[Collected data entries]
=== Begin Enclosure ===
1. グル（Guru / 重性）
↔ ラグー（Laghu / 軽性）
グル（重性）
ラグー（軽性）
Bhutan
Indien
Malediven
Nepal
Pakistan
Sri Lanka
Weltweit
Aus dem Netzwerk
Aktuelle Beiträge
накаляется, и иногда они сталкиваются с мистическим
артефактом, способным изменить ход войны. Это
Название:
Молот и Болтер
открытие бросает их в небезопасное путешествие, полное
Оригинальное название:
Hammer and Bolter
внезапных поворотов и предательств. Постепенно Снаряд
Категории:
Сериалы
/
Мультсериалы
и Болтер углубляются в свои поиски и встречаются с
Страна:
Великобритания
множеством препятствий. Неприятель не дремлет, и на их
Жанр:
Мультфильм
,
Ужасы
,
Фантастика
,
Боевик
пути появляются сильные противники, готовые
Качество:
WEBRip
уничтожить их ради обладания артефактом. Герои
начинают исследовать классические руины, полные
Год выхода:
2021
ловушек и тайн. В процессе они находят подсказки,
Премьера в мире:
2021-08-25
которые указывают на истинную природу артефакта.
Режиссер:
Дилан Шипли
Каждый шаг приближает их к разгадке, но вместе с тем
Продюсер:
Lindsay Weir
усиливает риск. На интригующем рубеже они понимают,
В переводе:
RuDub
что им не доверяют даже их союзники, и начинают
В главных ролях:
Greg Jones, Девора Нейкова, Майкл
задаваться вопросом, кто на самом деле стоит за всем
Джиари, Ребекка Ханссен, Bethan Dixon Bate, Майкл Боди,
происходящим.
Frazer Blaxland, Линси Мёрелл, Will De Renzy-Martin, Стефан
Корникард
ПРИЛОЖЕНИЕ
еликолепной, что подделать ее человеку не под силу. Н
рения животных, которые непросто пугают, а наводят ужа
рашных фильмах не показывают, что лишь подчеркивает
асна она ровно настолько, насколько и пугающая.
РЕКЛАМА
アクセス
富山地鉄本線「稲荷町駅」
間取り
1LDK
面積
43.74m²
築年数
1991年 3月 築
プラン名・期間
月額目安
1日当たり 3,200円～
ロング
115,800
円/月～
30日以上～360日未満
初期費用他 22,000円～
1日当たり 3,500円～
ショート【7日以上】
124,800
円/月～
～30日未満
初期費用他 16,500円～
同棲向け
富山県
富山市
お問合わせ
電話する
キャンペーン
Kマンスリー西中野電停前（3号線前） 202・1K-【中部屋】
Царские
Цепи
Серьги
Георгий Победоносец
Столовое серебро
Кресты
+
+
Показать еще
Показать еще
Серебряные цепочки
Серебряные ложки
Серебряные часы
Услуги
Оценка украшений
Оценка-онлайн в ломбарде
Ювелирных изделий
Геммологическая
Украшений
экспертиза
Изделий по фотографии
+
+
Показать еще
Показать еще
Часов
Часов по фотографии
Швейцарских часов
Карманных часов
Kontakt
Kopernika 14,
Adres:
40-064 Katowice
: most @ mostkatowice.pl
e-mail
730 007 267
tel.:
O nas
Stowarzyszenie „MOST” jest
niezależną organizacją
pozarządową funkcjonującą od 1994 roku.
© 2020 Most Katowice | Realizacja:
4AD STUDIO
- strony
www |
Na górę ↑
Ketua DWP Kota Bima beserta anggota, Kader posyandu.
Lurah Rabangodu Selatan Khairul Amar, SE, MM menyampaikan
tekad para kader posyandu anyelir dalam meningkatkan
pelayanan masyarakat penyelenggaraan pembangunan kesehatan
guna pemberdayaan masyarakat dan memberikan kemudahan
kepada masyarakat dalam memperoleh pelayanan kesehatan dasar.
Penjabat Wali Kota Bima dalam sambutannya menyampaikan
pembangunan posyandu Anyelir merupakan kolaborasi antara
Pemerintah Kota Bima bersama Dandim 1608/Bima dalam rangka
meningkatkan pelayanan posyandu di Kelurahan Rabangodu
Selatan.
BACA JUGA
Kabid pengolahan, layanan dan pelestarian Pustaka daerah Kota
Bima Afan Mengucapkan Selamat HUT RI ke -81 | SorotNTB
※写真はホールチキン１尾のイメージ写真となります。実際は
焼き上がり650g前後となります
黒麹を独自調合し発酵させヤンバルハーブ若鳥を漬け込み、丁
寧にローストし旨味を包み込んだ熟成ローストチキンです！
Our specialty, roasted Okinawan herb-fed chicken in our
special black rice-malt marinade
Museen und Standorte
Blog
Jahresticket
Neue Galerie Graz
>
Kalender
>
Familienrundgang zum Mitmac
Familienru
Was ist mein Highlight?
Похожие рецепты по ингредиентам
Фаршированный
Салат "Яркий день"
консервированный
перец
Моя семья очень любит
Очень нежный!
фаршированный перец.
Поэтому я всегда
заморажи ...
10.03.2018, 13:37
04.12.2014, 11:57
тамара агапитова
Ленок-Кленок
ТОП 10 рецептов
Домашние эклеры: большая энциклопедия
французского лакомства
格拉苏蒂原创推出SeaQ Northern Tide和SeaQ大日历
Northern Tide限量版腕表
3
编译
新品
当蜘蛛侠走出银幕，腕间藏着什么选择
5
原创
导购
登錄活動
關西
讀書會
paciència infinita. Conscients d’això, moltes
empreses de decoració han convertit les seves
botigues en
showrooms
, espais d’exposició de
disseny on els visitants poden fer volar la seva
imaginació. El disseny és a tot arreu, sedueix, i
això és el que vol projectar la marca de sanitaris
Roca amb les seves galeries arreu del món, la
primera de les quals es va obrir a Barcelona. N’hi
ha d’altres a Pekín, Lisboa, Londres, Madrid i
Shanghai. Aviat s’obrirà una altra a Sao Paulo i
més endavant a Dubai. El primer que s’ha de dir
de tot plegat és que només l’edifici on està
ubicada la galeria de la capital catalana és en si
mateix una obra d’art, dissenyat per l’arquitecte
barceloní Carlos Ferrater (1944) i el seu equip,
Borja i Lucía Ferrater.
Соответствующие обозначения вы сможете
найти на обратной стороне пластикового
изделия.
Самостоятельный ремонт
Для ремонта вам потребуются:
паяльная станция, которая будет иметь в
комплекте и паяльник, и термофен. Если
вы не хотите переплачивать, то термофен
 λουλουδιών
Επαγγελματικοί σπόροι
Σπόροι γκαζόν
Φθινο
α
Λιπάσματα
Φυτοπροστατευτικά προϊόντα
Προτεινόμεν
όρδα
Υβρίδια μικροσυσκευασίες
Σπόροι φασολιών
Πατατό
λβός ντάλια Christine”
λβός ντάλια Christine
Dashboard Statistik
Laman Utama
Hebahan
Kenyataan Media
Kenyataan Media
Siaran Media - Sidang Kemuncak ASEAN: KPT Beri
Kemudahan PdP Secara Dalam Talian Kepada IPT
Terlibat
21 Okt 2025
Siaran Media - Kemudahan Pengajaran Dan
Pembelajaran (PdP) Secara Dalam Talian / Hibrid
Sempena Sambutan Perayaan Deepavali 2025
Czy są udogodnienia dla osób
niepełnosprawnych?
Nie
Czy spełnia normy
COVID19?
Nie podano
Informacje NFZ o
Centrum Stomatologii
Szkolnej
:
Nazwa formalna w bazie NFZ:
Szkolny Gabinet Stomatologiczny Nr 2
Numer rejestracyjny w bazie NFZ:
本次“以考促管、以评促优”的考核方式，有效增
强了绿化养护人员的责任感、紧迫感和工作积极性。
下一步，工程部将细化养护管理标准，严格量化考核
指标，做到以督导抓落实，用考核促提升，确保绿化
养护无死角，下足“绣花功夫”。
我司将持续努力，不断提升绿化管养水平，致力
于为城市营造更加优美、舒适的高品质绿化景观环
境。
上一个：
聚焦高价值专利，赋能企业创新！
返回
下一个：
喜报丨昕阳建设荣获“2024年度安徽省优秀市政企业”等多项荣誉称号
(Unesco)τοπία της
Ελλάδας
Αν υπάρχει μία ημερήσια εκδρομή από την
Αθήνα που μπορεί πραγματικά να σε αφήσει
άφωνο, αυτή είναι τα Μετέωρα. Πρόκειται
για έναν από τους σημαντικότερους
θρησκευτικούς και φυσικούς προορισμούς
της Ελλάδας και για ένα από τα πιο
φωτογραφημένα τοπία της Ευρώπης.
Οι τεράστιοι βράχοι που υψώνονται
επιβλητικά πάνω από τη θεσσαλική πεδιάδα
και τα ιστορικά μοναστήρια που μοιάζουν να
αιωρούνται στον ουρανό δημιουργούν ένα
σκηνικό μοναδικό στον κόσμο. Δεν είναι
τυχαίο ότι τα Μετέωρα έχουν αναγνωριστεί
=== End Enclosure ===
> **What is needed**: Count the lines in the listing above that contain the string "Secara", matching case exactly. Reply with the number only.

> **Solved problem**: 2